One key facet of many drugs is that they not solely assist folks really feel higher, however usually these drugs will help them re-enter the workforce, work extra hours, work extra productively, or the entire above. Nevertheless, when evaluating new therapies for illnesses that influence older Medicare beneficiaries (≥65 years), ought to we take note of productiveness impacts?
The primary query to ask is, what share of people aged ≥65 years are literally within the labor drive. Knowledge kind the Bureau of Labor Statistics (BLS) finds that 26.6% of people age 65-74 and eight.2% of people
≥75 years are within the labor drive. Knowledge from the Medicare Present Beneficiary Survey (MCBS) finds that “7.5 p.c of beneficiaries had been enrolled in Half A solely, which incorporates folks 65 and over who’re nonetheless employed and could also be coated by employer sponsored insurance coverage (ESI).”
Medicare beneficiaries additionally earn important earnings. The median earnings for Medicare beneficiaries is $36,000 general and $37,800 or Medicare beneficiaries aged ≥65 years. These figures, nevertheless, embrace earnings from all sources (e.g., investments, Social Safety) along with wage earnings.

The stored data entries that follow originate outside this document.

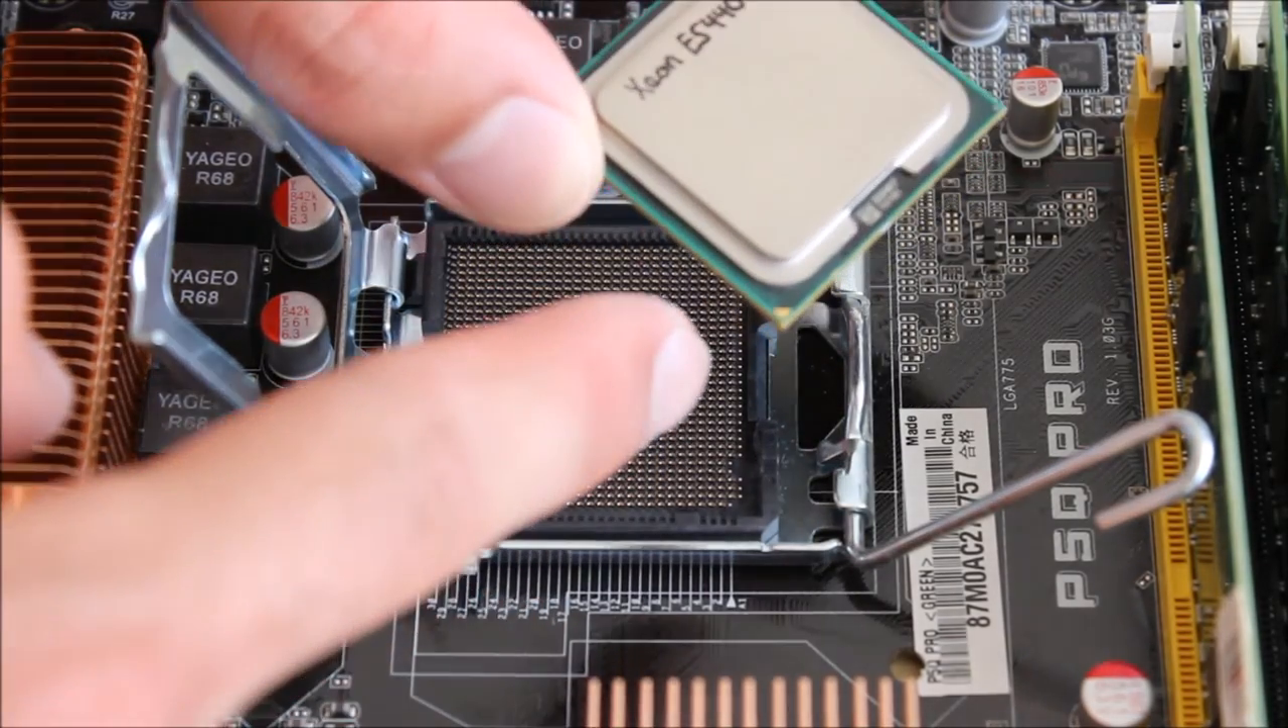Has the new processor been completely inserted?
No.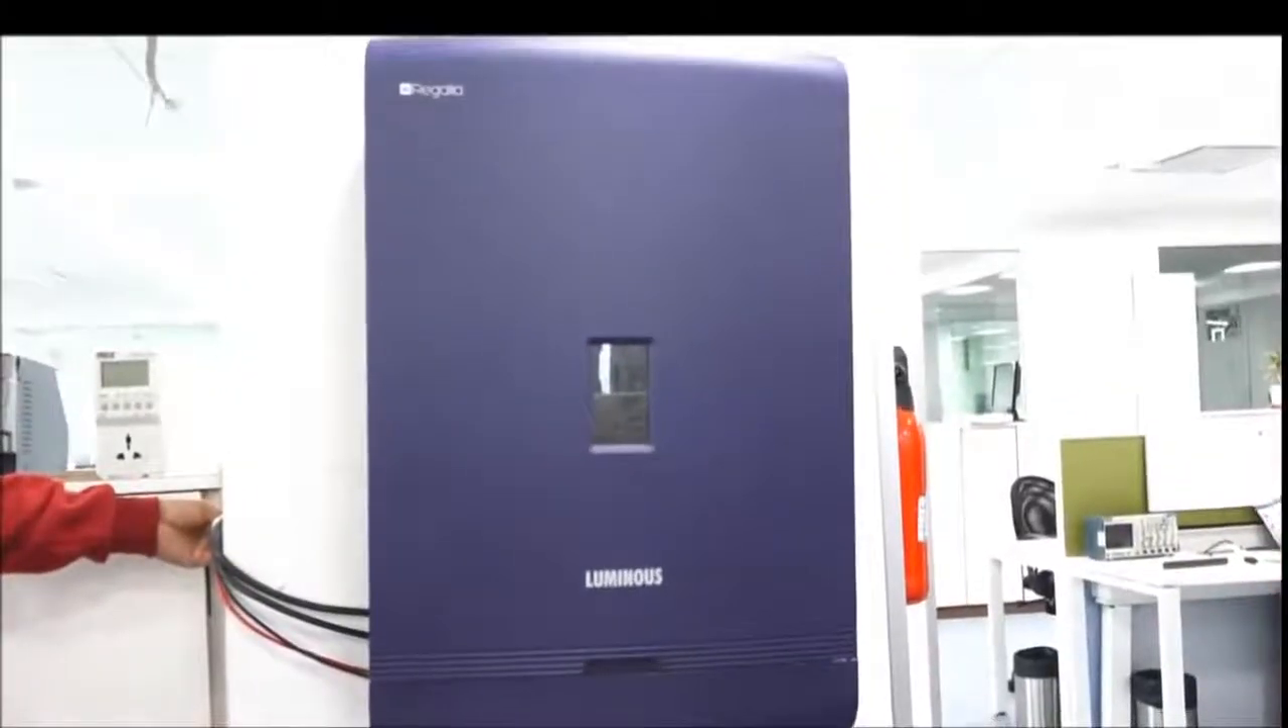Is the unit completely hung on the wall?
Yes.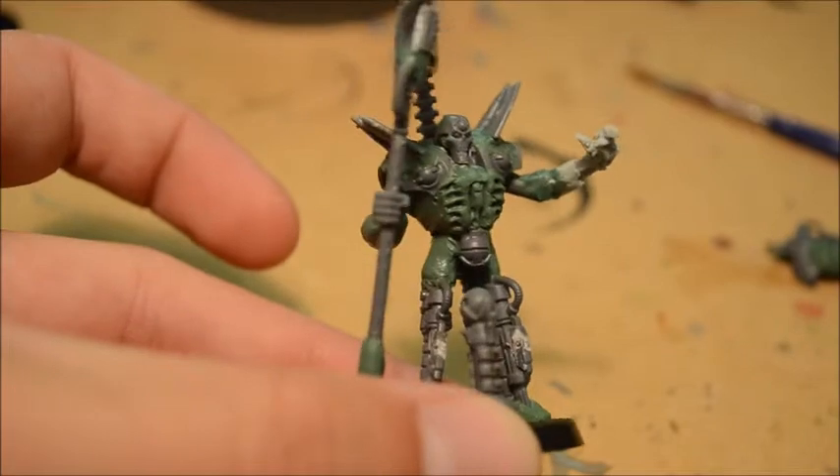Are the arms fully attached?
Yes.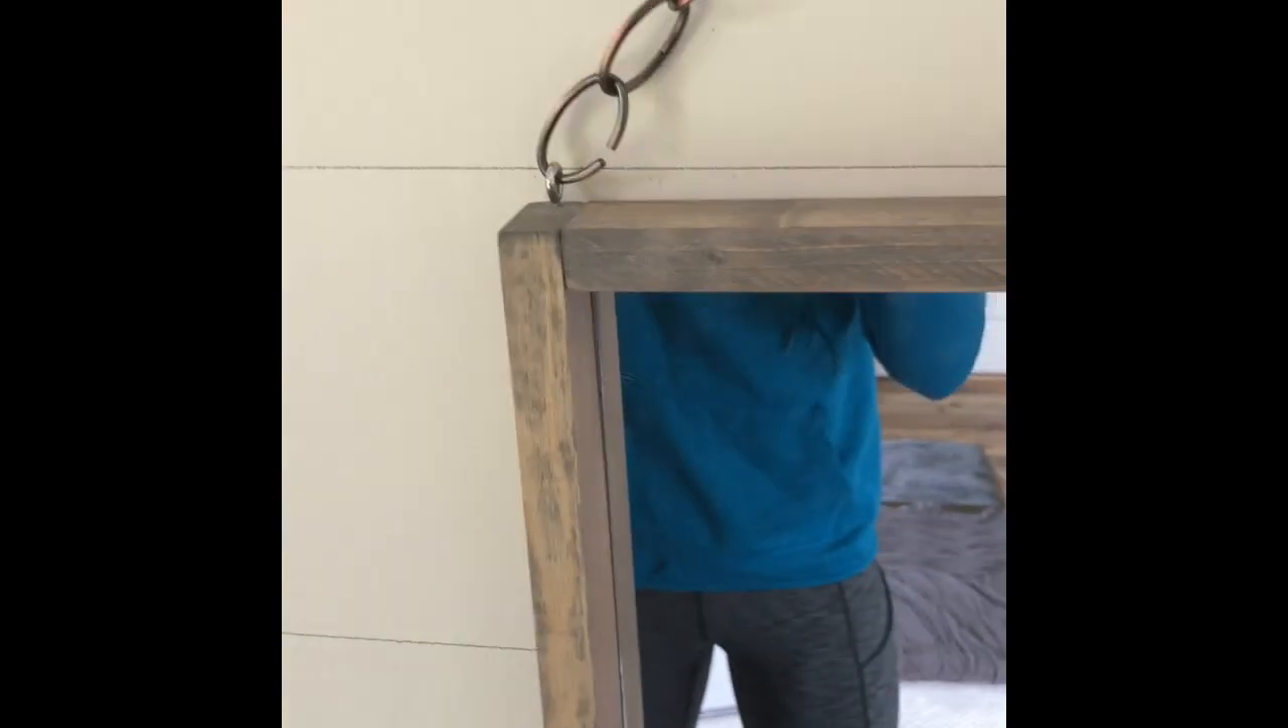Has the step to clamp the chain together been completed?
No.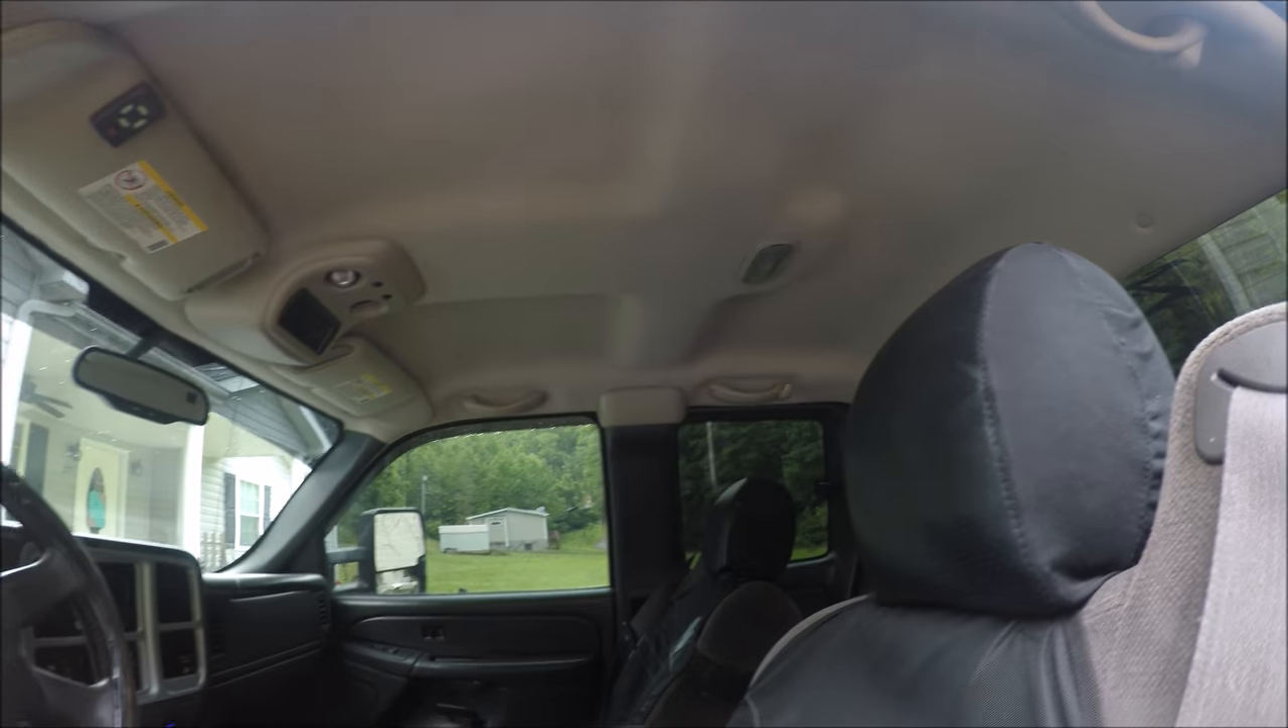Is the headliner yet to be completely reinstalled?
No.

Many research don’t think about the influence of recent medicines on non-market labor resembling volunteering. Nevertheless, a examine by Grinshteyn and Sugar (2021) makes use of 2008-2018 Well being and Retirement Examine (HRS) knowledge discovered that amongst older Individuals 33.2% had volunteered previously yr.
Briefly, whereas the productiveness impacts for older people are doubtless much less then for working age people, they shouldn’t be ignored totally.
What are the potential productivity impacts of new medications that treat Medicare beneficiaries?